Segment Start: Input
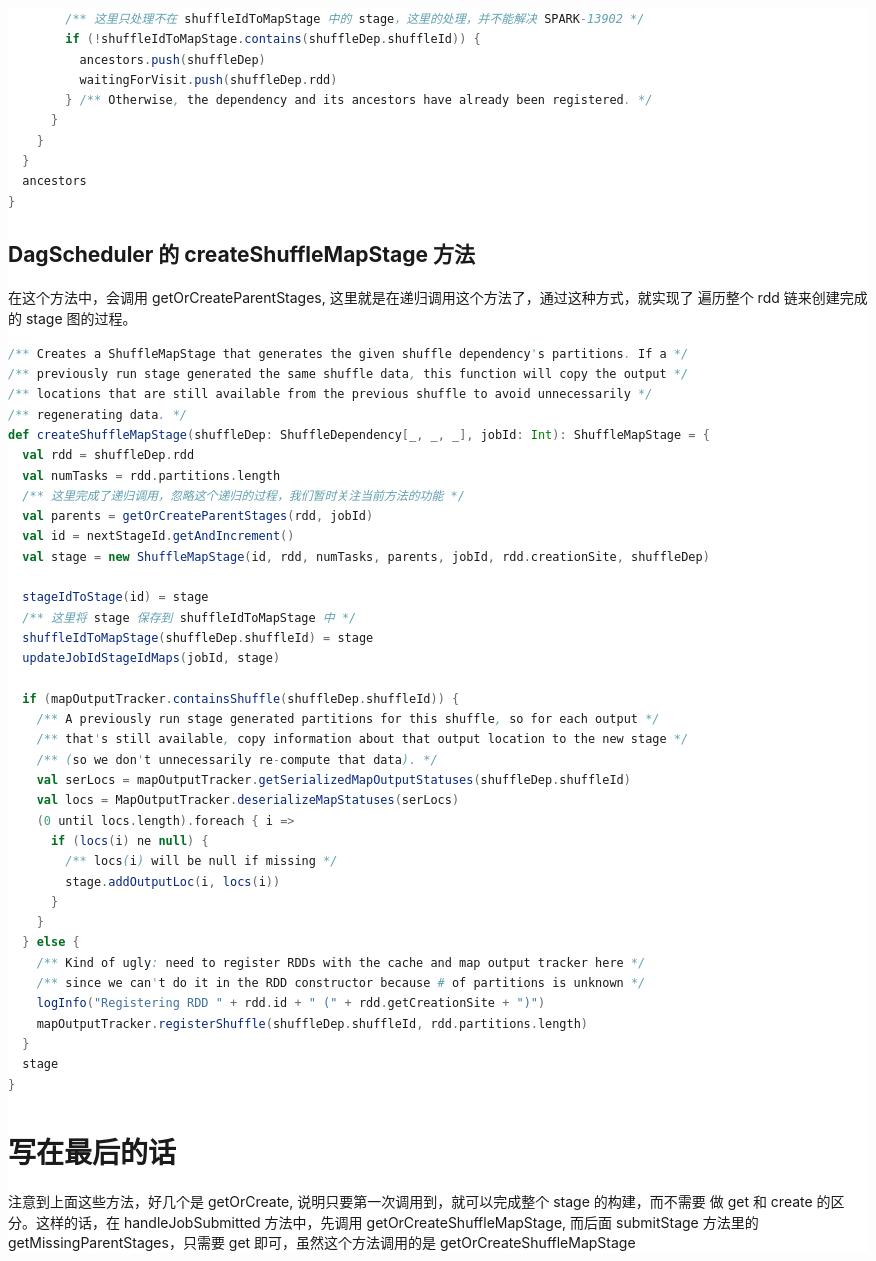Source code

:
 ```scala
        /** 这里只处理不在 shuffleIdToMapStage 中的 stage，这里的处理，并不能解决 SPARK-13902 */
        if (!shuffleIdToMapStage.contains(shuffleDep.shuffleId)) {
          ancestors.push(shuffleDep)
          waitingForVisit.push(shuffleDep.rdd)
        } /** Otherwise, the dependency and its ancestors have already been registered. */
      }
    }
  }
  ancestors
}
```

## DagScheduler 的 createShuffleMapStage 方法

在这个方法中，会调用 getOrCreateParentStages, 这里就是在递归调用这个方法了，通过这种方式，就实现了
遍历整个 rdd 链来创建完成的 stage 图的过程。

```scala
/** Creates a ShuffleMapStage that generates the given shuffle dependency's partitions. If a */
/** previously run stage generated the same shuffle data, this function will copy the output */
/** locations that are still available from the previous shuffle to avoid unnecessarily */
/** regenerating data. */
def createShuffleMapStage(shuffleDep: ShuffleDependency[_, _, _], jobId: Int): ShuffleMapStage = {
  val rdd = shuffleDep.rdd
  val numTasks = rdd.partitions.length
  /** 这里完成了递归调用，忽略这个递归的过程，我们暂时关注当前方法的功能 */
  val parents = getOrCreateParentStages(rdd, jobId)
  val id = nextStageId.getAndIncrement()
  val stage = new ShuffleMapStage(id, rdd, numTasks, parents, jobId, rdd.creationSite, shuffleDep)

  stageIdToStage(id) = stage
  /** 这里将 stage 保存到 shuffleIdToMapStage 中 */
  shuffleIdToMapStage(shuffleDep.shuffleId) = stage
  updateJobIdStageIdMaps(jobId, stage)

  if (mapOutputTracker.containsShuffle(shuffleDep.shuffleId)) {
    /** A previously run stage generated partitions for this shuffle, so for each output */
    /** that's still available, copy information about that output location to the new stage */
    /** (so we don't unnecessarily re-compute that data). */
    val serLocs = mapOutputTracker.getSerializedMapOutputStatuses(shuffleDep.shuffleId)
    val locs = MapOutputTracker.deserializeMapStatuses(serLocs)
    (0 until locs.length).foreach { i =>
      if (locs(i) ne null) {
        /** locs(i) will be null if missing */
        stage.addOutputLoc(i, locs(i))
      }
    }
  } else {
    /** Kind of ugly: need to register RDDs with the cache and map output tracker here */
    /** since we can't do it in the RDD constructor because # of partitions is unknown */
    logInfo("Registering RDD " + rdd.id + " (" + rdd.getCreationSite + ")")
    mapOutputTracker.registerShuffle(shuffleDep.shuffleId, rdd.partitions.length)
  }
  stage
}
```

# 写在最后的话

注意到上面这些方法，好几个是 getOrCreate, 说明只要第一次调用到，就可以完成整个 stage 的构建，而不需要
做 get 和 create 的区分。这样的话，在 handleJobSubmitted 方法中，先调用 getOrCreateShuffleMapStage, 而后面
submitStage 方法里的 getMissingParentStages，只需要 get 即可，虽然这个方法调用的是 getOrCreateShuffleMapStage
Segment End: Input
• What this task involves: From the data, pick out every line that includes "available".

• Exercise response:
/** locations that are still available from the previous shuffle to avoid unnecessarily */
    /** that's still available, copy information about that output location to the new stage */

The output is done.